## REQUIRED WORK:
Copy out, without any alteration, only the stretch of the material from the line containing "08. Kado-idee" through the line containing "CORRISPONDENZA CON IL PAVIMENTO SELEZIONATO".

===== ENTRIES SHOWN

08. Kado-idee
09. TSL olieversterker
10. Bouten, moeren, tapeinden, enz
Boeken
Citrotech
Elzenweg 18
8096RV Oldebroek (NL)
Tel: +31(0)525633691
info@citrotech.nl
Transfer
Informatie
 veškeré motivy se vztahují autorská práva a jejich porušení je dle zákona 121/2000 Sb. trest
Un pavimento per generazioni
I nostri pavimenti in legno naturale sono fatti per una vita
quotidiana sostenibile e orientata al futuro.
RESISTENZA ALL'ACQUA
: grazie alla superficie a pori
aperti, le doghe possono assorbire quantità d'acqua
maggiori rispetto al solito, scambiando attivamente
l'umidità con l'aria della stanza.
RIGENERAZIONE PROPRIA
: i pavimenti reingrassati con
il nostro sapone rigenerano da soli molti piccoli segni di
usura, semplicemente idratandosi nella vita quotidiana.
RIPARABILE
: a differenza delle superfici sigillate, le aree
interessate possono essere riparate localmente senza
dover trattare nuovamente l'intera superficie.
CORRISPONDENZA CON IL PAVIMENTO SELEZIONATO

==========
===== ENTRIES SHOWN

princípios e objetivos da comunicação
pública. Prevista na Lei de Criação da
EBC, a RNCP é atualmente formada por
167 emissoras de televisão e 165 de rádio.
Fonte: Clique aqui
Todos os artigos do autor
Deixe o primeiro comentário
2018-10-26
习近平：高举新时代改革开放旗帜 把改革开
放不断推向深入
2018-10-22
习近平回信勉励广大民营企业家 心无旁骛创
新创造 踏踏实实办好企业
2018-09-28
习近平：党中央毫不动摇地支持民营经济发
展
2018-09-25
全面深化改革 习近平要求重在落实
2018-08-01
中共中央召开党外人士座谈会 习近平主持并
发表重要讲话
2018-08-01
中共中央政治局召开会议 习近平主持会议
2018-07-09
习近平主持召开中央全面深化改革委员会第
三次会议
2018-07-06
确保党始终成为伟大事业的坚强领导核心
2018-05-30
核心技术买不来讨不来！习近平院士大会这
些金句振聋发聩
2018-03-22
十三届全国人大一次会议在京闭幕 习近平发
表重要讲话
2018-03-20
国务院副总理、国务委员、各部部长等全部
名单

==========

## WRITTEN SOLUTION:
08. Kado-idee
09. TSL olieversterker
10. Bouten, moeren, tapeinden, enz
Boeken
Citrotech
Elzenweg 18
8096RV Oldebroek (NL)
Tel: +31(0)525633691
info@citrotech.nl
Transfer
Informatie
 veškeré motivy se vztahují autorská práva a jejich porušení je dle zákona 121/2000 Sb. trest
Un pavimento per generazioni
I nostri pavimenti in legno naturale sono fatti per una vita
quotidiana sostenibile e orientata al futuro.
RESISTENZA ALL'ACQUA
: grazie alla superficie a pori
aperti, le doghe possono assorbire quantità d'acqua
maggiori rispetto al solito, scambiando attivamente
l'umidità con l'aria della stanza.
RIGENERAZIONE PROPRIA
: i pavimenti reingrassati con
il nostro sapone rigenerano da soli molti piccoli segni di
usura, semplicemente idratandosi nella vita quotidiana.
RIPARABILE
: a differenza delle superfici sigillate, le aree
interessate possono essere riparate localmente senza
dover trattare nuovamente l'intera superficie.
CORRISPONDENZA CON IL PAVIMENTO SELEZIONATO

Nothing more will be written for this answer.